What is asked: Pull out each line of the records below that contains the string "alphaTex". Treat uppercase and lowercase letters as different.
** START Provided records **
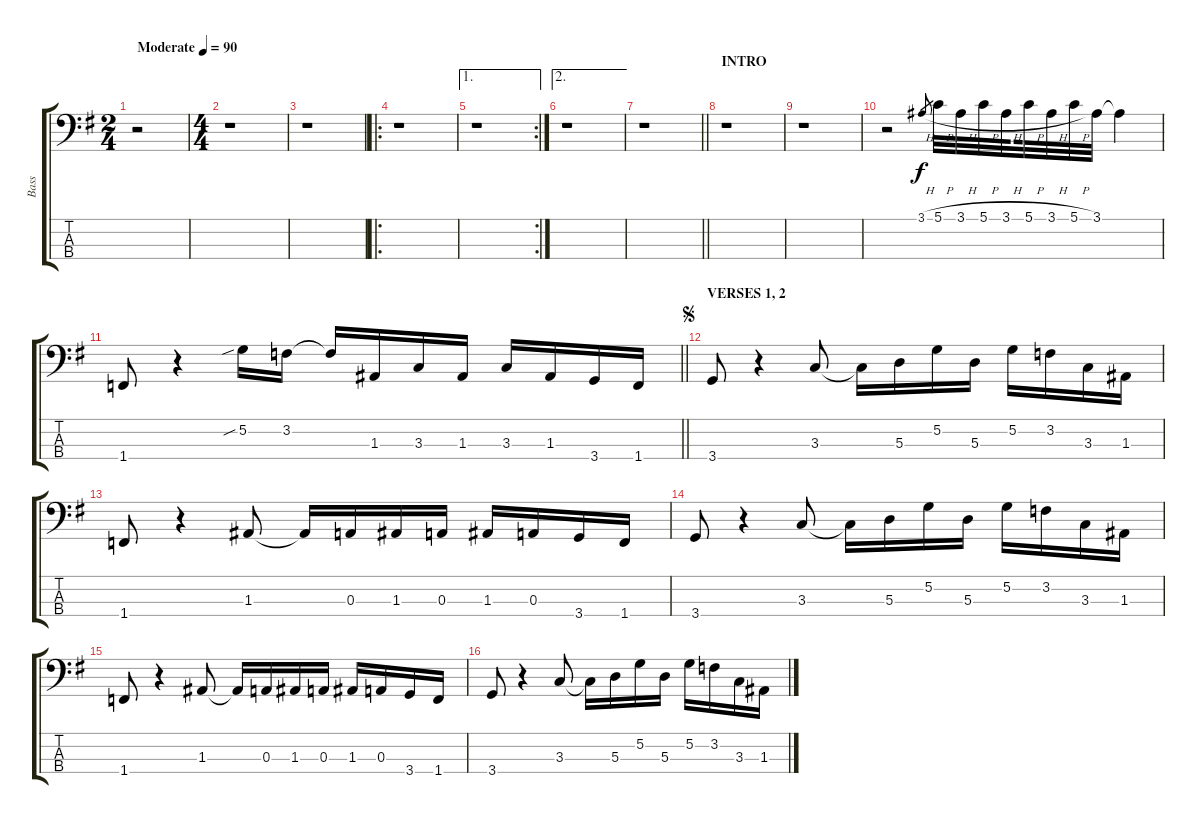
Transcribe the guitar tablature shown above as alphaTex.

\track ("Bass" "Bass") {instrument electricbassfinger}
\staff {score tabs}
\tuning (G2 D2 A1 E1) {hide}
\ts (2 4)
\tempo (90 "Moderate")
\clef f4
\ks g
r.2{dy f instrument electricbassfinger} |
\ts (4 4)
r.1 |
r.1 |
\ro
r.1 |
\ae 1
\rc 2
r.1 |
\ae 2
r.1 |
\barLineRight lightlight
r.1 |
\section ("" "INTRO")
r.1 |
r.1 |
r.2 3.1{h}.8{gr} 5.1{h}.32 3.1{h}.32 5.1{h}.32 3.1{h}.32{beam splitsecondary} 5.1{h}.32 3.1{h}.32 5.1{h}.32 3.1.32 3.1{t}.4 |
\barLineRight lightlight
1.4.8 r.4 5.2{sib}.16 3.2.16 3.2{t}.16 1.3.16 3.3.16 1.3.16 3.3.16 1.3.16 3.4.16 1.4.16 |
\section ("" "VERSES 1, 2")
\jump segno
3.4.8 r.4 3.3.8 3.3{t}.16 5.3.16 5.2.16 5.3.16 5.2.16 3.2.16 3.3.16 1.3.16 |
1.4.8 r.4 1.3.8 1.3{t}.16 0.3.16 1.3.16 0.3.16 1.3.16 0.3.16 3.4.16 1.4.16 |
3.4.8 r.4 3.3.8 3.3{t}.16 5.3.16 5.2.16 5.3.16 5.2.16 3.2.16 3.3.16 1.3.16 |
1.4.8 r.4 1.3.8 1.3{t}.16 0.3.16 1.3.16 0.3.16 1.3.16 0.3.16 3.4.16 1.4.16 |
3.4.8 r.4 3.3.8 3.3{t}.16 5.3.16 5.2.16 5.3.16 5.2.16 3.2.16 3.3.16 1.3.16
** END Provided records **
** START Provided records **
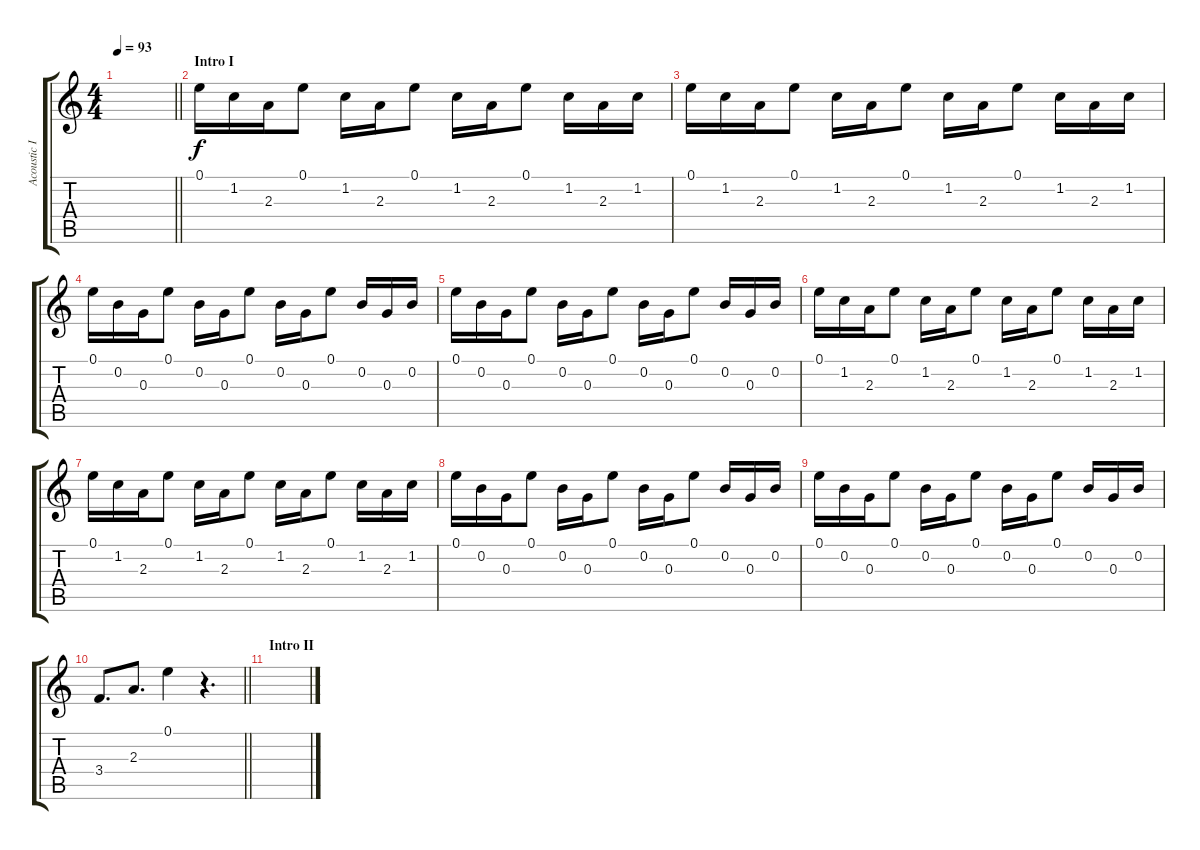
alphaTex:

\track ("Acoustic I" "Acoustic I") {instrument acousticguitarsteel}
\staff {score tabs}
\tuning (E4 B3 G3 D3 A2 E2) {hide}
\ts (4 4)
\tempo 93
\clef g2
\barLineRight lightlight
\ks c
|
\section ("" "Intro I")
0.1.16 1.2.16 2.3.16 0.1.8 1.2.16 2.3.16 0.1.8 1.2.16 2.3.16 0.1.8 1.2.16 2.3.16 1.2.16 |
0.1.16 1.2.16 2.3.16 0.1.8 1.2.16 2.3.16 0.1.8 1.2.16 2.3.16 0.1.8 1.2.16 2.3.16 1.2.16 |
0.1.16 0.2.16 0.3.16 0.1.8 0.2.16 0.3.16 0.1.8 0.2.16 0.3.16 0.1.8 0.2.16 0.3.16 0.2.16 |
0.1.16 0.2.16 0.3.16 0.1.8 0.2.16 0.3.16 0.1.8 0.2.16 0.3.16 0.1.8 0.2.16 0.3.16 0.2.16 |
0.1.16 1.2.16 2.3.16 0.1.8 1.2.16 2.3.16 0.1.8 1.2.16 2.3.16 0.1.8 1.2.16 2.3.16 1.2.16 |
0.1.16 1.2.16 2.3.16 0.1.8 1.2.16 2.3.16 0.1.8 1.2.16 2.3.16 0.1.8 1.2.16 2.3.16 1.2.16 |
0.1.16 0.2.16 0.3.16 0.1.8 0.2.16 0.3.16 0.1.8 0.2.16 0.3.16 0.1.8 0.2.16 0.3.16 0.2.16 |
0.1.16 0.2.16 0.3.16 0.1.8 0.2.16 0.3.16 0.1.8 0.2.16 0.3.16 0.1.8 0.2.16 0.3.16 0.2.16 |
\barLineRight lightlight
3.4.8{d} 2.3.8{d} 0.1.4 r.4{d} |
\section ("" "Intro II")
** END Provided records **
Solution to this problem:
Transcribe the guitar tablature shown above as alphaTex.
alphaTex:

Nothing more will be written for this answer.